* **PROBLEM DETAILS**: Transcribe, without any change, the line that includes "ring dip: (1298, 755)" and all the lines that come after it in the material below.

* **MATERIAL SUPPLIED**:
.....
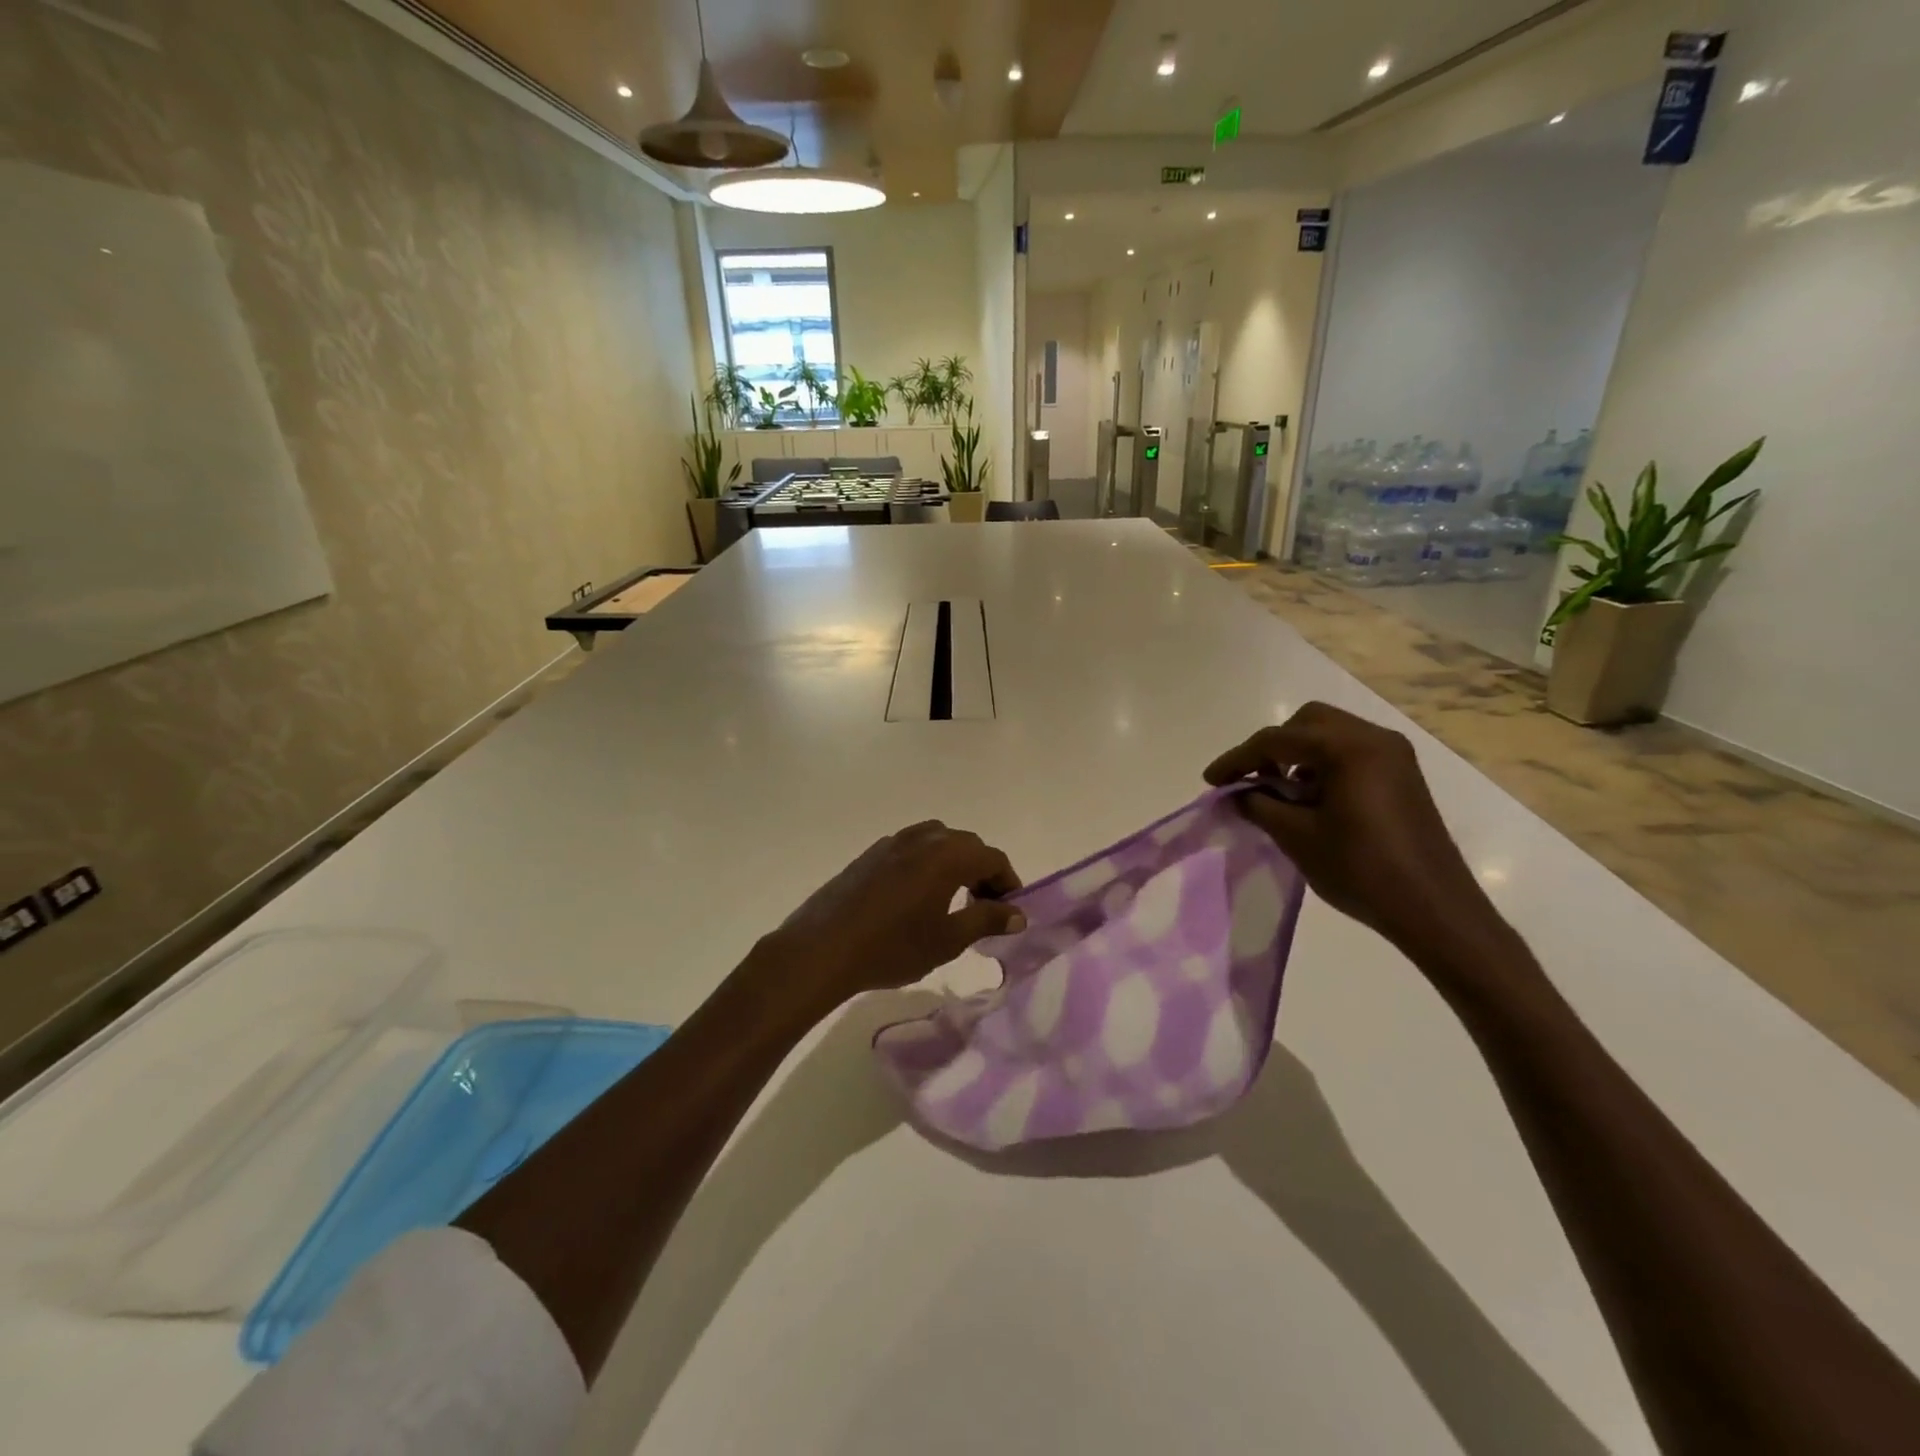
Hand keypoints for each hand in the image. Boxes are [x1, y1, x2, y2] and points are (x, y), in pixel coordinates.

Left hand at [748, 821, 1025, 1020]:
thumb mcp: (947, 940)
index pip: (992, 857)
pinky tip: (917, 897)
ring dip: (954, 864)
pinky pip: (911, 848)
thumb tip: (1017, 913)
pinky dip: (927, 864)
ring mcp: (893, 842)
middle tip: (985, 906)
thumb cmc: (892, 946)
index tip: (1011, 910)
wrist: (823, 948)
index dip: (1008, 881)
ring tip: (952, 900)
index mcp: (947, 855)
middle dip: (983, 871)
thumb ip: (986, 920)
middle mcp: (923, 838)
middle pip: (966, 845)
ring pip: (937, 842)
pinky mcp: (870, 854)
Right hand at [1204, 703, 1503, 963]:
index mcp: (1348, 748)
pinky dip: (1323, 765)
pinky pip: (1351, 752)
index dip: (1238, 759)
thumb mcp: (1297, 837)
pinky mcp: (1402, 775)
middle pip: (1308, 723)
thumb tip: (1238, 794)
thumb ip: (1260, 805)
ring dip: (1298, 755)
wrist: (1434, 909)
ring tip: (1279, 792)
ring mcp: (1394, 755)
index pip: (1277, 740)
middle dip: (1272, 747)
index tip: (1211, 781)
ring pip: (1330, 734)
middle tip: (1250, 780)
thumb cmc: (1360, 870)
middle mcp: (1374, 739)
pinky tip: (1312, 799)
.....
* **ANSWER BOX**:
ring dip: (1298, 755)
wrist: (1434, 909)
ring tip: (1279, 792)
ring mcp: (1394, 755)
index pip: (1277, 740)
middle dip: (1272, 747)
index tip: (1211, 781)
ring pip: (1330, 734)
middle tip: (1250, 780)
thumb cmc: (1360, 870)
middle mcp: (1374, 739)
pinky tip: (1312, 799)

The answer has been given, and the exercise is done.